Auroville, the town dedicated to Sri Aurobindo and devoted to the realisation of human unity, has hardly begun to conceive the society which will some day be able to express that unity. In its present limited form it is and will be for a long time, in the words of its founder, the Mother, “a place where we learn how to live together”.

Aurovillians do not claim to be a human élite, but rather consider themselves representatives of aspiring humanity and terrestrial evolution as a whole. Auroville differs from other communities in the world which are trying to gather around a similar ideal and answer to a similar call in that it is oriented to the psychological discoveries given to humanity by the great sage and realiser, Sri Aurobindo, – a treasury upon which the world at large has not yet begun to draw. It differs also by having at its disposal the tremendous amount of experimentation which the Sri Aurobindo Ashram began in pursuit of the goal of human unity and perpetual education fifty years before our present [1974] modest beginnings.

But human unity, as we know, is not the fruit of goodwill alone. Even a total goodwill in all of us would not be sufficient to realise it. And as Sri Aurobindo explains, even human love has not sufficient power for such a realisation. For unity represents for humanity the next step of evolution and implies a new relationship between being and being, something of a new dimension of consciousness and human possibility. Many people speak about this unity, but hardly anyone knows what it is.

Since the beginning of 1971 a group of Aurovillians, gathering for study and meditation, has been exploring the principal movements of consciousness which could become the basis of this new relation between man and man and lead towards the creation of a new type of society. These basic movements, as such, are not difficult, and can even be made by children. What is more difficult is to sustain them, to establish them as a way of life. This requires the practice of a collective yoga, which not everyone is prepared to do. Therefore a solution must be sought elsewhere.

The first direction in which we began to proceed, even before the foundation stone of Auroville was laid on February 28th, 1968, was that of a new education. What we elders are unable to do, our children, even now, may be able to realise provided they are given the means. However, after ten years of research with revolutionary theories about education, and three years of unremitting experimentation, we have reached the practical conclusion – our most important discovery to date – that a new education cannot exist by itself.

The child is much more a product of the society to which he belongs than he is of his school or university. Even if, for example, we were to change radically the programme or system of education in the Sri Aurobindo Ashram, the child of that ashram would still remain the child of the special consciousness prevailing there and would always be recognisable as such anywhere in the world. In fact the child does not feed upon programmes or systems, he feeds upon the consciousness which carries him, the society which surrounds and stimulates him, and the viewpoints or perspectives particular to that society. It is that circumconscient that becomes the substance of his growth.

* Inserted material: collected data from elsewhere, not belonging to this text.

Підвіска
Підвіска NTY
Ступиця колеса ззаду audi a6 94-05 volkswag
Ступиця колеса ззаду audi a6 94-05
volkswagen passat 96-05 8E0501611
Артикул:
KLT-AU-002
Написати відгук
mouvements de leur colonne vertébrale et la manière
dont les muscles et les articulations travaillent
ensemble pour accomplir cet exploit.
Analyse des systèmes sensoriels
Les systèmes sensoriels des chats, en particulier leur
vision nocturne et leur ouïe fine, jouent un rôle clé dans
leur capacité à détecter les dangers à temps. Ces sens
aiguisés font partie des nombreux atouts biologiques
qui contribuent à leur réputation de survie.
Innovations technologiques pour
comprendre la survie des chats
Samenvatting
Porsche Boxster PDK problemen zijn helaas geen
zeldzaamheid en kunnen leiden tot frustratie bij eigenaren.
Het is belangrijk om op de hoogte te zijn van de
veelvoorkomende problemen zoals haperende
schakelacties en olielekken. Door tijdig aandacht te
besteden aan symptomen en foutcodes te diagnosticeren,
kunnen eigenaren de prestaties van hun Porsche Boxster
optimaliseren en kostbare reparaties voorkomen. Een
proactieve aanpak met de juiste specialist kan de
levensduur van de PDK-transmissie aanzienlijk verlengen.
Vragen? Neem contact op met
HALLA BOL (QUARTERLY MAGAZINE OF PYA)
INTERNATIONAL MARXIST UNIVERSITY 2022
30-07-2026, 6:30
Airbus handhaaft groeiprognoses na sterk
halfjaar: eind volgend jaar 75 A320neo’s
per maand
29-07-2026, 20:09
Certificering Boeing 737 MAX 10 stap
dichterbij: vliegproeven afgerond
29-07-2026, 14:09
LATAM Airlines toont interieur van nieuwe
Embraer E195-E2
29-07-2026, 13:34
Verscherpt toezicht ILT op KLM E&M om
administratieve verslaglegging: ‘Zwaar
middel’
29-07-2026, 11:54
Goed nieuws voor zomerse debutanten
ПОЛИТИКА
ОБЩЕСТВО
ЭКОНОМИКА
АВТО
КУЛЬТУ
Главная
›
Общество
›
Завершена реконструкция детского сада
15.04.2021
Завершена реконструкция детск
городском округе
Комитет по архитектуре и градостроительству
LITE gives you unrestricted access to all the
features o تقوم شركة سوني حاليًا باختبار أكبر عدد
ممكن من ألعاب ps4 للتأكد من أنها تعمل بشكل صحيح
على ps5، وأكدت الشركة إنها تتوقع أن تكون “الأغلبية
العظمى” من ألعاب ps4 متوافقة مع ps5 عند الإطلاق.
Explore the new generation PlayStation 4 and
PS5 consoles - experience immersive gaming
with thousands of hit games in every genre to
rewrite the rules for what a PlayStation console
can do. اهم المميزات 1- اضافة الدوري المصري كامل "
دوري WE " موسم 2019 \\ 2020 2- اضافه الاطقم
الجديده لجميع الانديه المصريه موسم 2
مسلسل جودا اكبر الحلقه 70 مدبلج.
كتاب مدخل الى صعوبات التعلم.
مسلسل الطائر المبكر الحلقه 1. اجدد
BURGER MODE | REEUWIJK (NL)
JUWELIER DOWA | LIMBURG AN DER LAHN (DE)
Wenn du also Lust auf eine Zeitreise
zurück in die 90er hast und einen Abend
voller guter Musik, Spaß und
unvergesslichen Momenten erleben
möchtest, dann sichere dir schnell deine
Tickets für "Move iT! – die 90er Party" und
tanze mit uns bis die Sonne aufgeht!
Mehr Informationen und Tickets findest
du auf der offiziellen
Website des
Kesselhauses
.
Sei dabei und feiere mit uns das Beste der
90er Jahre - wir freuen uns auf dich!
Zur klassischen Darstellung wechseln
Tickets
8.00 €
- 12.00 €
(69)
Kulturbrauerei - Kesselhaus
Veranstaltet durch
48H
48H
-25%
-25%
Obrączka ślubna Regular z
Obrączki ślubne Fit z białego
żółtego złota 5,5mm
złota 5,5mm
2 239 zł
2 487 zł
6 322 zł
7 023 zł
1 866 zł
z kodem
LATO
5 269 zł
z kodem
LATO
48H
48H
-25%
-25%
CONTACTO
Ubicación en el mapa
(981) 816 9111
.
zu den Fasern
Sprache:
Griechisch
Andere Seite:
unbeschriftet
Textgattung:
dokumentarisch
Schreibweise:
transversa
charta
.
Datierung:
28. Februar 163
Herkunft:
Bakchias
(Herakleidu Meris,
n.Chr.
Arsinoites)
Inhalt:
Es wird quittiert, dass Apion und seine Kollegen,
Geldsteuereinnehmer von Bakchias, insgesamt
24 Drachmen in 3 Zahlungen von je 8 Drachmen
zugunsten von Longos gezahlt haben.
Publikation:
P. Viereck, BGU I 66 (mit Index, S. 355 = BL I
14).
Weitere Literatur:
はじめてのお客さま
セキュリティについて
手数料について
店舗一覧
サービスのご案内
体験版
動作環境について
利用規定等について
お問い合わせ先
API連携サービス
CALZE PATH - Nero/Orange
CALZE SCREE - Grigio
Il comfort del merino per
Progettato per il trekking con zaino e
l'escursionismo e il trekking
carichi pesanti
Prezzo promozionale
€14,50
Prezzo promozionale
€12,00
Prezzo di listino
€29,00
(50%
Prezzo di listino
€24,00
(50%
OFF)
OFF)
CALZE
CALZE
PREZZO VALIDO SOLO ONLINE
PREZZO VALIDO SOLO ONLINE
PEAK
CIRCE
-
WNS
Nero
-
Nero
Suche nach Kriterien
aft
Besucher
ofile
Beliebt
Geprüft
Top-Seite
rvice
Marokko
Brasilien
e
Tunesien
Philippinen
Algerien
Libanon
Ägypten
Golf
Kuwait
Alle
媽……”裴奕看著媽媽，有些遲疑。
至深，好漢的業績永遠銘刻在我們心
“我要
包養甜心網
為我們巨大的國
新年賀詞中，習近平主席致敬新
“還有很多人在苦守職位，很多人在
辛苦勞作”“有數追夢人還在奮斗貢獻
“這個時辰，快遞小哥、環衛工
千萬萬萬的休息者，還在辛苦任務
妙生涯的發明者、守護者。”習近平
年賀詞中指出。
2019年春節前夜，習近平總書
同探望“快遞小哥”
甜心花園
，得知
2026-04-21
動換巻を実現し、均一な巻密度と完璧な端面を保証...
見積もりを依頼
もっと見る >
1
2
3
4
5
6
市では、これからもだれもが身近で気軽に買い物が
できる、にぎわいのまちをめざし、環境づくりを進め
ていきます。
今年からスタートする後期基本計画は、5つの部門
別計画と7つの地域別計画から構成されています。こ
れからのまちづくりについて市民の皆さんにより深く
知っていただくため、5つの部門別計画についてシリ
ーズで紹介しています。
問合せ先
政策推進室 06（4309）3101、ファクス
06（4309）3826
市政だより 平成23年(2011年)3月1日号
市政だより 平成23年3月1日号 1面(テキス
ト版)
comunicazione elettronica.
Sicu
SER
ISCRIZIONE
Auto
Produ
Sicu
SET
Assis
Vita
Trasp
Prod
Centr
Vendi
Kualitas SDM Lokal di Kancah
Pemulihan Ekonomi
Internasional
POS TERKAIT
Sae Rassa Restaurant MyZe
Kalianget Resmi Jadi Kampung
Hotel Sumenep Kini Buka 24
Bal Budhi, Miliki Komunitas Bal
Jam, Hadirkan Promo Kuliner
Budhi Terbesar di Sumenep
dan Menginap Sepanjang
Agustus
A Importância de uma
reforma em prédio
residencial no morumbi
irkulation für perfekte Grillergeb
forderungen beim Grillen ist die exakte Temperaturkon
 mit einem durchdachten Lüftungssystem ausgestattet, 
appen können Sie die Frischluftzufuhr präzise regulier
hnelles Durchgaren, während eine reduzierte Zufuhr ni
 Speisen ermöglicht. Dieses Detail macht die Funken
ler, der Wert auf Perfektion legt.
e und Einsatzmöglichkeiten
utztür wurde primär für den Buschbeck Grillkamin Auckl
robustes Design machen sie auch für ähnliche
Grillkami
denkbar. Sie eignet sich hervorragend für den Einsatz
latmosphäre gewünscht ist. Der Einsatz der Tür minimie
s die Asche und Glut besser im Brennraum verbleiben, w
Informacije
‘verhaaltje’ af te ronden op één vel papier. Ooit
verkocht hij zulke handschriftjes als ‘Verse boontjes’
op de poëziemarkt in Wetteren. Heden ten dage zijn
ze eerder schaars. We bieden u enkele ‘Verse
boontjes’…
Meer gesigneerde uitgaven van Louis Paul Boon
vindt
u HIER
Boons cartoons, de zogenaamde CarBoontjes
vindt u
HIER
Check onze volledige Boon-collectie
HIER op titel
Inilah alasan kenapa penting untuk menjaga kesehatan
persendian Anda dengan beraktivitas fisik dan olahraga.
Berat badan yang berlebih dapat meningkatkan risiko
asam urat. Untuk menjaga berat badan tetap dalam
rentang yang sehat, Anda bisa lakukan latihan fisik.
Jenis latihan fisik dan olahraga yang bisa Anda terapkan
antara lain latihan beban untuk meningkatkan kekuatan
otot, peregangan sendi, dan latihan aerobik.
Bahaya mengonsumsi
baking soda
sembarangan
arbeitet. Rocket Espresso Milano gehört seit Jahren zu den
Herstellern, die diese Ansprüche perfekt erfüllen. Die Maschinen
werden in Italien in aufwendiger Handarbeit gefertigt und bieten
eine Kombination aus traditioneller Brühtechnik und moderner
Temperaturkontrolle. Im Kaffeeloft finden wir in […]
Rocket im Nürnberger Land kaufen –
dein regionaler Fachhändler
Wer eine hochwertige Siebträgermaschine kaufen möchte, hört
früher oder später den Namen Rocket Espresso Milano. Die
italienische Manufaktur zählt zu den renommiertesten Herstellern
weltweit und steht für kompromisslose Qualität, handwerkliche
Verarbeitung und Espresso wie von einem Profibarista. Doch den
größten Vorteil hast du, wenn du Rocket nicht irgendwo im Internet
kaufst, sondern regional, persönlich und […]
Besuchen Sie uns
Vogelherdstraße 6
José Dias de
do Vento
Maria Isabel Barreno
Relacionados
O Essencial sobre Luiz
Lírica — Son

Thus our ambition to create ‘a new education’, and with its help to change the world, remains utopian. There cannot be any really new education without the establishment of a new atmosphere, richer and truer, upon which the child can draw and which he can find only in an entirely new society animated by a new vision of the world. Both society and education need to be elaborated and built together: neither can precede or grow independently of the other.